In the records below, write out the lines from the line with "Segunda edición de" to the line with "acercó la propuesta", swapping "propuesta" for "iniciativa" and changing nothing else.

__DATA EXTRACTS__.

# # # #

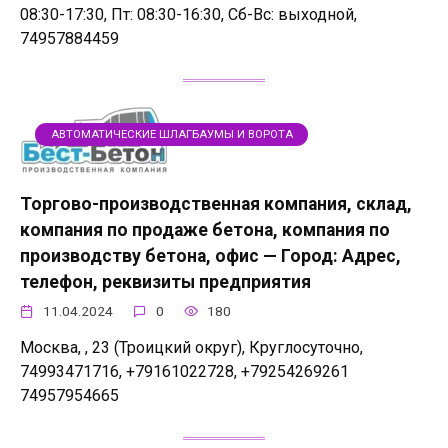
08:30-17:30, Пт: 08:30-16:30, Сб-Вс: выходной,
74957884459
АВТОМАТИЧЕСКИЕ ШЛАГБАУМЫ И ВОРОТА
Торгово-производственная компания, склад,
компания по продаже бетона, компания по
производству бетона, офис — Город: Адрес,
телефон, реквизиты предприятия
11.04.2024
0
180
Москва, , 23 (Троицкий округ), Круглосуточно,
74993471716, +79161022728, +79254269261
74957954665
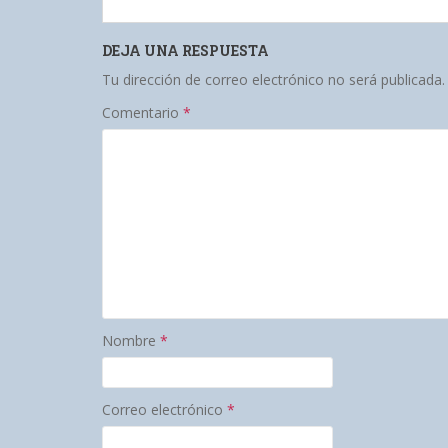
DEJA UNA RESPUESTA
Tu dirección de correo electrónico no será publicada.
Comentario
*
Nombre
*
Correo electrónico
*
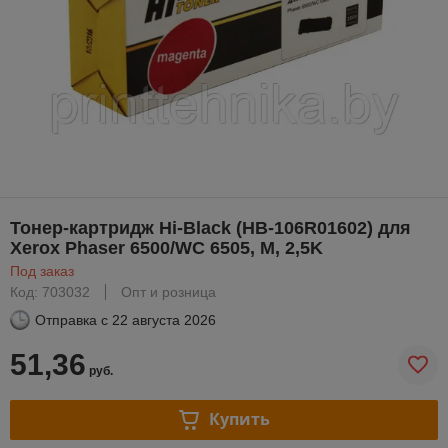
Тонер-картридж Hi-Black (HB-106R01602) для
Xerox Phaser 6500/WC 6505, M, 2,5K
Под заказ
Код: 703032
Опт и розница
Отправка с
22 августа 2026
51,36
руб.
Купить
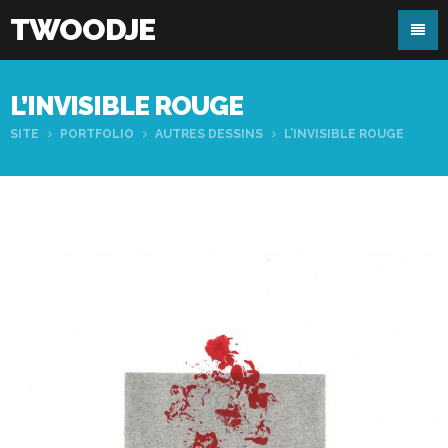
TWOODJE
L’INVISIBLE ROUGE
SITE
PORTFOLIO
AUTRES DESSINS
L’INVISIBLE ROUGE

# # # #

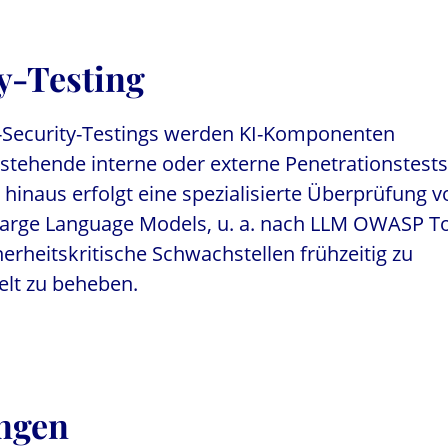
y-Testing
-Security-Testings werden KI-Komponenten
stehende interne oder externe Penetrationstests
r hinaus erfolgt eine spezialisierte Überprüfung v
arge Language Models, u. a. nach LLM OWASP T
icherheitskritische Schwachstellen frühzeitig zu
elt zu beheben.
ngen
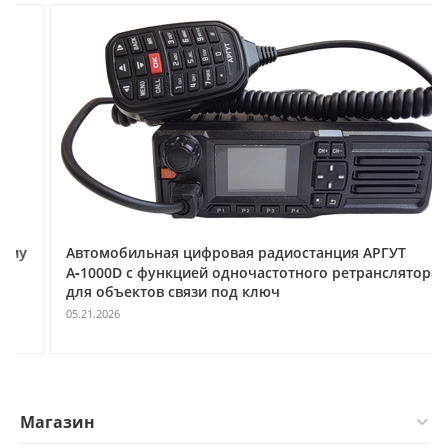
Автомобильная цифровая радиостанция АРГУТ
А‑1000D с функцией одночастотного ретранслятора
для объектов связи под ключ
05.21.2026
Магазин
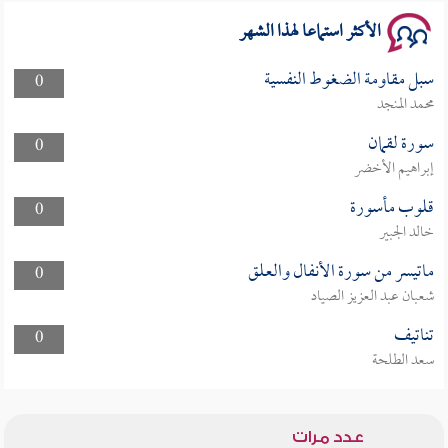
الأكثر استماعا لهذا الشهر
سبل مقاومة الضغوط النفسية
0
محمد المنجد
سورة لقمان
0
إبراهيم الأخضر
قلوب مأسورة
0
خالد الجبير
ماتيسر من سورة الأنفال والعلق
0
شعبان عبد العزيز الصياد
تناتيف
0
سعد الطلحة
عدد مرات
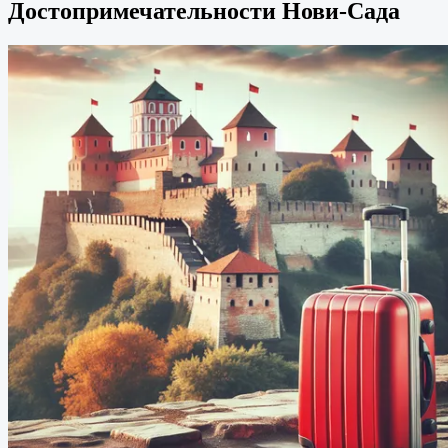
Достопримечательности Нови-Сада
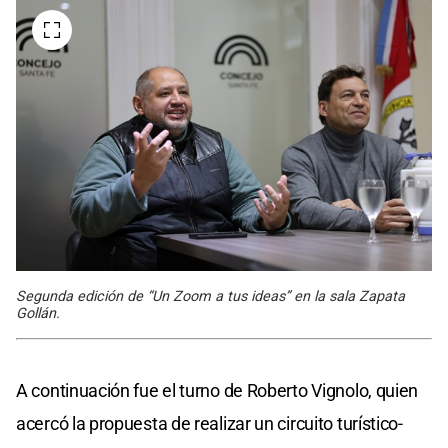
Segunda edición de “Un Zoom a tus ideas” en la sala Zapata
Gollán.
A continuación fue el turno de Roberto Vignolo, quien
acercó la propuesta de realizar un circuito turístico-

# # # #

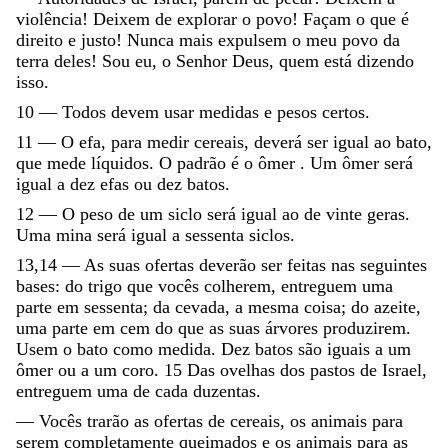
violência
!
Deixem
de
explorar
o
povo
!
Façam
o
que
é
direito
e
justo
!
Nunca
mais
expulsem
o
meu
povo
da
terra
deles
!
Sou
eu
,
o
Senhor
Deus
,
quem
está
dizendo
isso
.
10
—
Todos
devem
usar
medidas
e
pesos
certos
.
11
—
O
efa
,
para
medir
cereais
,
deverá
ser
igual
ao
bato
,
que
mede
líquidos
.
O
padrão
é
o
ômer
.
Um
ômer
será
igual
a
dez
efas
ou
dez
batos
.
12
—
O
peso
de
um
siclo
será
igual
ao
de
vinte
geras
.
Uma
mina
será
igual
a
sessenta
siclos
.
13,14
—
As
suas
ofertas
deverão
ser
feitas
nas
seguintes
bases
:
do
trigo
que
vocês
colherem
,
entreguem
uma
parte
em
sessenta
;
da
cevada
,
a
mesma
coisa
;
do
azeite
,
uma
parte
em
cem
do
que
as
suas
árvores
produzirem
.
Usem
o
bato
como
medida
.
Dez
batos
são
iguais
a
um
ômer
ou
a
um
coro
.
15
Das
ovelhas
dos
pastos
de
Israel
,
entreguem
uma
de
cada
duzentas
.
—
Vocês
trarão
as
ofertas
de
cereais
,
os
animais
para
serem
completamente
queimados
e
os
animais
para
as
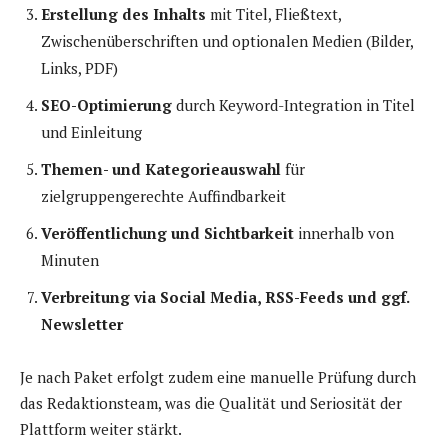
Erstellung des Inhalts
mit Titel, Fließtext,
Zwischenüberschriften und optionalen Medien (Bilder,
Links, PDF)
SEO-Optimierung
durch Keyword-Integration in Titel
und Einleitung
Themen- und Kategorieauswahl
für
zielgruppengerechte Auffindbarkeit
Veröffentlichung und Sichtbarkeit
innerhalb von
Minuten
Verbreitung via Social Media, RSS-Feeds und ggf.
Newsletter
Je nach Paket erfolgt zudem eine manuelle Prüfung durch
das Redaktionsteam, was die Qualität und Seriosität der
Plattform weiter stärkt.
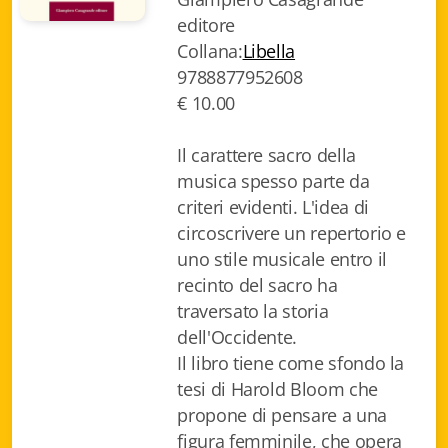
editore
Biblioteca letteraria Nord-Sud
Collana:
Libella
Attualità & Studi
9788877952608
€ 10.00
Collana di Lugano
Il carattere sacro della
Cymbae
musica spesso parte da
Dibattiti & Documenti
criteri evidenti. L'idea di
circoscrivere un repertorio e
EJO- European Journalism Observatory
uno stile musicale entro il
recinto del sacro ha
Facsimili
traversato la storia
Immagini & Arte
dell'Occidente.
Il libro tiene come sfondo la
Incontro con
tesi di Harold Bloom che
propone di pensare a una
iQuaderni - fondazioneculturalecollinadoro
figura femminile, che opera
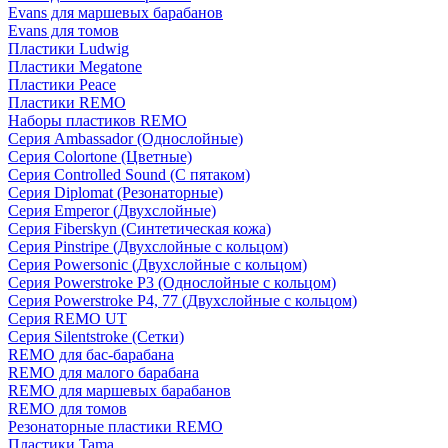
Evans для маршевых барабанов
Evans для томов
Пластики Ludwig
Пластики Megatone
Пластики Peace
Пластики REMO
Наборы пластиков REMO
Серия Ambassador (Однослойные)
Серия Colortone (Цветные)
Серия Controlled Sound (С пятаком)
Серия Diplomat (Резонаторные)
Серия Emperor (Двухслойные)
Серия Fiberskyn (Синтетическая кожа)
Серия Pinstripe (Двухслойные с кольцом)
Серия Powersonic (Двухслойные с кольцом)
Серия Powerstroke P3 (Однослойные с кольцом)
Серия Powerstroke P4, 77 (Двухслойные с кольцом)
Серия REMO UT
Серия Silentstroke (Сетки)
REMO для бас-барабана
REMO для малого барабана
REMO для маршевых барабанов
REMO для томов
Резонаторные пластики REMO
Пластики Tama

# # # #

__FINISHED EXERCISE__.
Segunda edición de “Un Zoom a tus ideas” en la sala Zapata
Gollán.
A continuación fue el turno de Roberto Vignolo, quien
acercó la iniciativa de realizar un circuito turístico-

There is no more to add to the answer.